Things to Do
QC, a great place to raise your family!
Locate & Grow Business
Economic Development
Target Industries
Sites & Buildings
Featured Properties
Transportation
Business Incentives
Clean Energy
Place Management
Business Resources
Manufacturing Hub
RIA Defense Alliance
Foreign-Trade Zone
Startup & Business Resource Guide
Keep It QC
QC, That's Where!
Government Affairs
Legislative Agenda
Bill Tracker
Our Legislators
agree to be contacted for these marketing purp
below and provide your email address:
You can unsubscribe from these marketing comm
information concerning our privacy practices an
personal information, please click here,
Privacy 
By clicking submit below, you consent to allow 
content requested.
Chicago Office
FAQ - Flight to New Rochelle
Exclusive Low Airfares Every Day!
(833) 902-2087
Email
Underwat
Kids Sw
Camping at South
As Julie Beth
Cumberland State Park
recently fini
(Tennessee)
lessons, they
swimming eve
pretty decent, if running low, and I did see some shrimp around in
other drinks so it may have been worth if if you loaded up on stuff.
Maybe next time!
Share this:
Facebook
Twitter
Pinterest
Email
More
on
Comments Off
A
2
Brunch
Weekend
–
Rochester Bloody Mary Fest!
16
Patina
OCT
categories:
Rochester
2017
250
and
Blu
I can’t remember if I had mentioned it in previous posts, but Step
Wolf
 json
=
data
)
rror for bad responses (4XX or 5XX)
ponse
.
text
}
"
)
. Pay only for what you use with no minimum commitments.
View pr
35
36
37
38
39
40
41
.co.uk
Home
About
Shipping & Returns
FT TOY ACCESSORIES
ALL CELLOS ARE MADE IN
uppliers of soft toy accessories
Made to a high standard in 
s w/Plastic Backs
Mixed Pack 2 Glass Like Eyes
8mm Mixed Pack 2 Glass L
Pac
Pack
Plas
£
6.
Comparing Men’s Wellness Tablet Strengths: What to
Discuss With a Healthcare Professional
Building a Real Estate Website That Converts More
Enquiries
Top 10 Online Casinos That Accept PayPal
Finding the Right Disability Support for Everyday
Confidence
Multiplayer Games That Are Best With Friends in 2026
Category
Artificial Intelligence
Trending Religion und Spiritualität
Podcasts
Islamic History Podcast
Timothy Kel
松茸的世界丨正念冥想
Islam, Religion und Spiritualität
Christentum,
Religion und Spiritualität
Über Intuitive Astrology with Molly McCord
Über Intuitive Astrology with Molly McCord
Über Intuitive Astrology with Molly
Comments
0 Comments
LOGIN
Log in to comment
——
● **Instructions to follow**
Retype the data exactly as given.

● **Task solution**
Things to Do
QC, a great place to raise your family!
Locate & Grow Business
Economic Development
Target Industries
Sites & Buildings
Featured Properties
Transportation
Business Incentives
Clean Energy
Place Management
Business Resources
Manufacturing Hub
RIA Defense Alliance
Foreign-Trade Zone
Startup & Business Resource Guide
Keep It QC
QC, That's Where!
Government Affairs
Legislative Agenda
Bill Tracker
Our Legislators
agree to be contacted for these marketing purp
below and provide your email address:
You can unsubscribe from these marketing comm
information concerning our privacy practices an
personal information, please click here,
Privacy 
By clicking submit below, you consent to allow 
content requested.
Chicago Office
FAQ - Flight to New Rochelle
Exclusive Low Airfares Every Day!
(833) 902-2087
Email
Underwat
Kids Sw
Camping at South
As Julie Beth
Cumberland State Park
recently fini
(Tennessee)
lessons, they
swimming eve
pretty decent, if running low, and I did see some shrimp around in
other drinks so it may have been worth if if you loaded up on stuff.
Maybe next time!
Share this:
Facebook
Twitter
Pinterest
Email
More
on
Comments Off
A
2
Brunch
Weekend
–
Rochester Bloody Mary Fest!
16
Patina
OCT
categories:
Rochester
2017
250
and
Blu
I can’t remember if I had mentioned it in previous posts, but Step
Wolf
 json
=
data
)
rror for bad responses (4XX or 5XX)
ponse
.
text
}
"
)
. Pay only for what you use with no minimum commitments.
View pr
35
36
37
38
39
40
41
.co.uk
Home
About
Shipping & Returns
FT TOY ACCESSORIES
ALL CELLOS ARE MADE IN
uppliers of soft toy accessories
Made to a high standard in 
s w/Plastic Backs
Mixed Pack 2 Glass Like Eyes
8mm Mixed Pack 2 Glass L
Pac
Pack
Plas
£
6.
Comparing Men’s Wellness Tablet Strengths: What to
Discuss With a Healthcare Professional
Building a Real Estate Website That Converts More
Enquiries
Top 10 Online Casinos That Accept PayPal
Finding the Right Disability Support for Everyday
Confidence
Multiplayer Games That Are Best With Friends in 2026
Category
Artificial Intelligence
Trending Religion und Spiritualität
Podcasts
Islamic History Podcast
Timothy Kel
松茸的世界丨正念冥想
Islam, Religion und Spiritualität
Christentum,
Religion und Spiritualität
Über Intuitive Astrology with Molly McCord
Über Intuitive Astrology with Molly McCord
Über Intuitive Astrology with Molly
Comments
0 Comments
LOGIN
Log in to comment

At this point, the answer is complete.